The results of a new study published by Science Translational Medicine suggest that it might be possible to retrain the immune system to prevent or slow attacks on insulin-producing beta cells.
In the MonoPepT1De trial, the authors discovered changes in the immune system of patients with type 1 diabetes were injected with peptides, which are small fragments of the protein found in pancreatic beta cells.
Type 1 diabetes occurs when the body attacks insulin-producing beta cells. Without treatment, the number of beta cells will diminish and the patient will be unable to control blood glucose levels.
“When someone is diagnosed with type 1 diabetes they still typically have between 15% and 20% of their beta cells. We wanted to see if we could protect these remaining cells by retraining the immune system to stop attacking them,” said researcher Mark Peakman, PhD. “We still have a long way to go, but these early results suggest we are heading in the right direction. The peptide technology used in our trial is not only safe for patients, but it also has a noticeable effect on the immune system.”
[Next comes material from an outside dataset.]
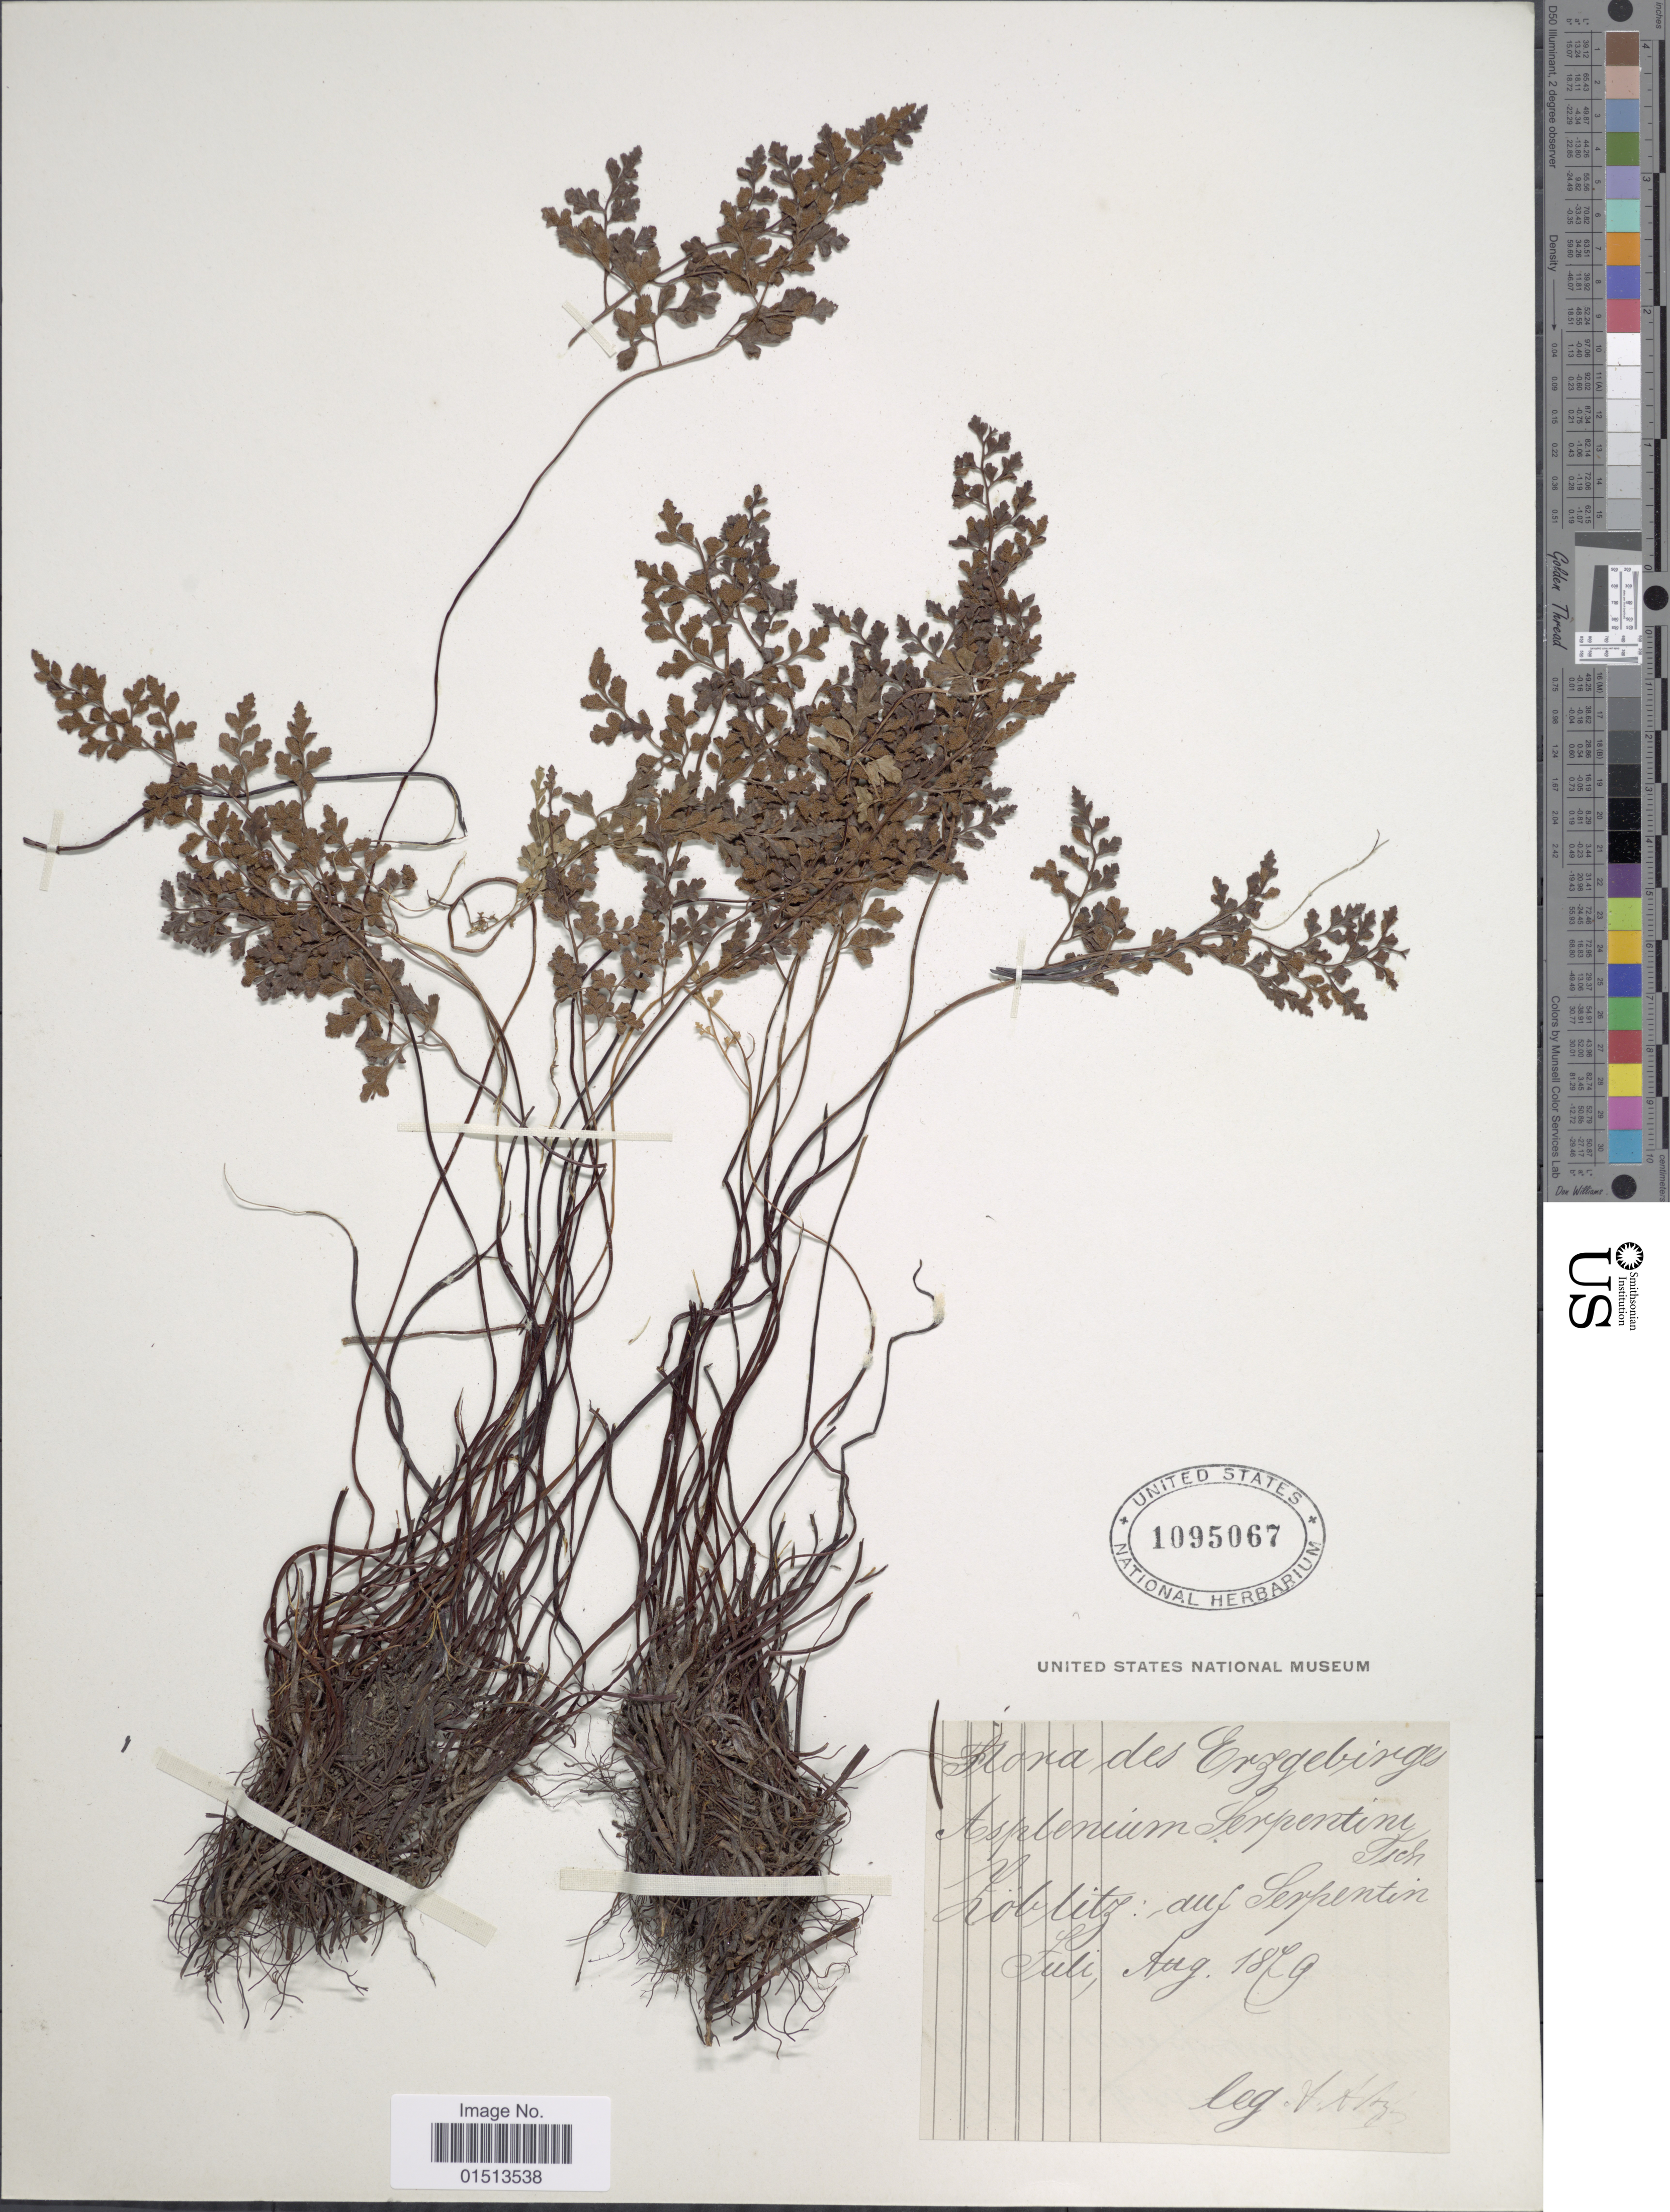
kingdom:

Currently, there is no cure for type 1 diabetes. Without proper glycemic control, patients can experience problems with the heart, blood vessels, nerves, eyes, and kidneys.
The study results suggest that immunotherapy may stop immune attacks on beta cells and prevent glycemic issues, according to the authors.
“It was encouraging to see that people who receive the treatment needed less insulin to control their blood glucose levels, suggesting that their pancreas was working better” said chief investigator Colin Dayan, PhD.
Following the success of the clinical trial, researchers are collaborating with UCB Biopharma to develop MultipepT1De as a next generation product and conduct a phase 1b study evaluating the safety of the treatment, according to the study.
If proven effective, patients may no longer require daily, life-long insulin therapy.
“Exciting immunotherapy research like this increases the likelihood that one day insulin-producing cells can be protected and preserved,” said Karen Addington, UK chief executive of JDRF, which funded the research. “That would mean people at risk of Type 1 diabetes might one day need to take less insulin, and perhaps see a future where no one would ever face daily injections to stay alive.”